June 26th is Bring Your Pet to Work Day. Here are some tips that will help you if you decide to bring your pet to work.
With more employers allowing pets in the workplace and others permitting Take Your Dog to Work Day®(this year it’s Friday, June 26), it’s a good time to learn about petiquette, or pet etiquette—the proper way for your pet to go public.
Here, a few tips to keep in mind.
Does your pet have the right demeanor?
If your pet is aggressive or overly shy, it’s best to leave her home, says Beth Stultz, marketing and communications manager for Pet Sitters International and Take Your Dog to Work Day spokesperson.
Consider how your pet has behaved in the past around strangers before making the decision to bring her, she says. If your pet has shown fear, irritability, or aggression, or if she’s never met strangers, the workplace is not the best place to test her.
Do you have insurance coverage?
Ultimately, you are responsible for your pet and any damage he causes, says Rachelle Hill, an employment law attorney with the Arlington, Va., law firm of Bean, Kinney, and Korman. Hill has written about pets at work from the employer’s perspective for the firm’s employment law newsletter.
“If you decide your pet would do well at the office, then you need to make sure that you have insurance to cover any damage the pet may cause to personal property or a person. Most homeowner’s and renter’s insurance will cover this, but it is important to verify,” says Hill.
Is your pet vaccinated?
Keep your pet’s vaccinations up to date, and keep a record of it for your employer.
Ensuring that participating pets’ vaccinations are up to date is vital and requires constant monitoring, says Becky Neibarger, associate manager of public relations and social media at Bissell Inc., a vacuum cleaner and floor care product manufacturing corporation. The company has had considerable experience with pets at its Grand Rapids location, where 420 associates work.
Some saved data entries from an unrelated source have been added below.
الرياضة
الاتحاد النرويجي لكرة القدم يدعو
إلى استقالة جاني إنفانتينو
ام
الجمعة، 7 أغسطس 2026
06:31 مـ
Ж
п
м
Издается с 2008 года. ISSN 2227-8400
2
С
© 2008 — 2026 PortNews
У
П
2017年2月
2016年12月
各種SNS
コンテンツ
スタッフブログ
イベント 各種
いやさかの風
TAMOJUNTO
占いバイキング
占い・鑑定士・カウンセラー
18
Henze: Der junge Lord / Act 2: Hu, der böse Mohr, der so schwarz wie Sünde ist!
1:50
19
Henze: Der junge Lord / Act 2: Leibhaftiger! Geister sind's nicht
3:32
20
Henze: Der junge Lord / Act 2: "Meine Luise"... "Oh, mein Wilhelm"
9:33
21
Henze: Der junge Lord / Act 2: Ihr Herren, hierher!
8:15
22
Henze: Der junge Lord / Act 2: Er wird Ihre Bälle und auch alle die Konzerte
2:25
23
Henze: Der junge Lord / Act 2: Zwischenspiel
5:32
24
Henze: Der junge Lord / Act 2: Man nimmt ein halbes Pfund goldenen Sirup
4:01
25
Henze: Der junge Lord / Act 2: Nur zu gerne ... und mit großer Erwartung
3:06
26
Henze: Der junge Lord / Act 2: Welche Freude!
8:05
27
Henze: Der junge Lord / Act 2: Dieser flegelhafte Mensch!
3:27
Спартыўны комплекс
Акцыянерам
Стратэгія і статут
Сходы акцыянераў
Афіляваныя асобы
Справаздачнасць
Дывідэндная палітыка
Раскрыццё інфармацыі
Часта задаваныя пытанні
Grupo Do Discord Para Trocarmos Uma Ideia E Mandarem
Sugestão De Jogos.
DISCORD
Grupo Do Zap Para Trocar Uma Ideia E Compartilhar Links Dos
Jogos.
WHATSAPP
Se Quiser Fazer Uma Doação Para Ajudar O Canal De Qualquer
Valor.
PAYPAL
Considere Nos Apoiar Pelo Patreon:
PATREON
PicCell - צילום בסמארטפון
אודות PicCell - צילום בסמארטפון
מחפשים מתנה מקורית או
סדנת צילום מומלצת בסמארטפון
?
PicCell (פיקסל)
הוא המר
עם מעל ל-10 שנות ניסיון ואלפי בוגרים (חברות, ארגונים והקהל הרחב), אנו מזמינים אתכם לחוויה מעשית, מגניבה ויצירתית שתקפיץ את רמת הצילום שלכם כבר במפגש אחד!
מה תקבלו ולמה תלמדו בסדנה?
Its Pet Spot features associate work areas, a kitchenette, conference table, room for pet play, and a doggie door that accesses an enclosed outdoor area.
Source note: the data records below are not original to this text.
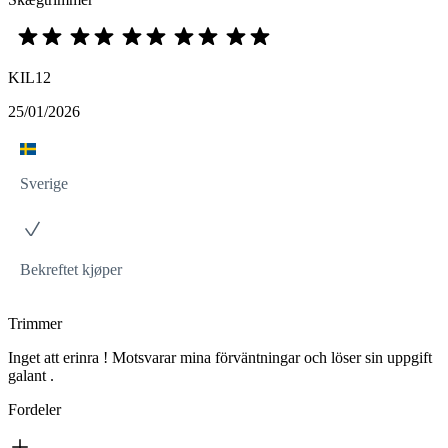
KIL12
25/01/2026
Sverige
Bekreftet kjøper
Trimmer
Inget att erinra ! Motsvarar mina förväntningar och löser sin uppgift
galant .
Fordeler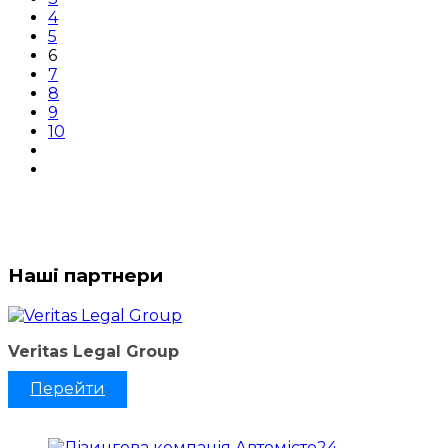
4
5
6
7
8
9
10
Наші партнери
Veritas Legal Group
Перейти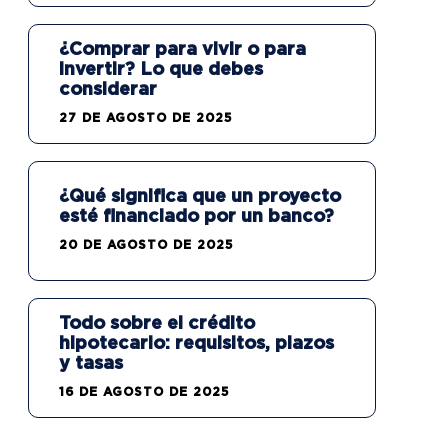
¿Comprar para vivir o para
invertir? Lo que debes
considerar
27 DE AGOSTO DE 2025
¿Qué significa que un proyecto
esté financiado por un banco?
20 DE AGOSTO DE 2025
Todo sobre el crédito
hipotecario: requisitos, plazos
y tasas
16 DE AGOSTO DE 2025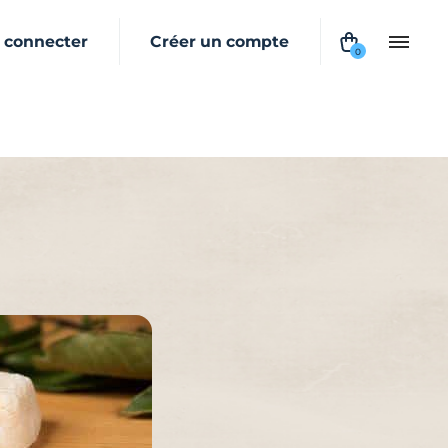
 connecter
Créer un compte
0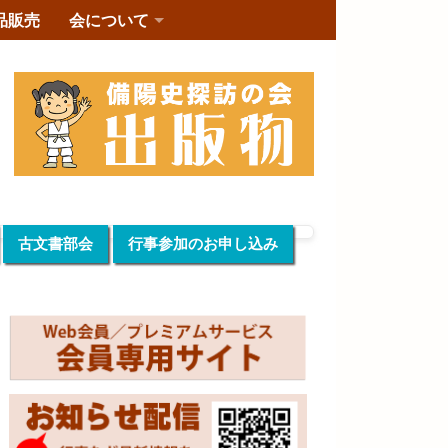
品販売
会について
古文書部会
行事参加のお申し込み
Is your pet clean and groomed?
Even pets don’t get a second chance to make a good first impression. Make plans to have your pet bathed and/or groomed and her nails clipped before accompanying you to work.
Have you prepared your workspace?
Make sure your office environment is safe. Remove poisonous plants and pesticides. Hide electrical cords and wires. Secure toxic items such as permanent markers. Any office items in question should be placed out of your pet’s reach, says Stultz.
Have you packed the essentials?
Include food, treats, bowls, toys, leash, paper towels, clean-up bags, and pet-safe disinfectant. Stultz suggests that if you are routinely in and out of your workspace, bring a baby gate for your doorway or a portable kennel for your pet’s comfort and your peace of mind. Plan your pet’s feeding times so potty breaks will come during your slow or break times.
Do you have an exit strategy?
It may turn out that your pet doesn’t like going to work. Should he become agitated or withdrawn, consider taking him home or plan in advance for your spouse, friend, or professional pet sitter to take him home, says Stultz. Never leave your pet alone in a vehicle while you work.
Would pets work at your workplace?
Consider broaching the subject with your employer, and point out the success at other businesses.
At Bissell, for example, anyone can use the Pet Spot provided their job allows them to work remotely. With 32 pets currently registered to use the area, the Pet Spot’s fully booked schedule attests to its popularity, says Neibarger. She says the company has noticed that associates who use this benefit are productive, happy, and appreciate the opportunity.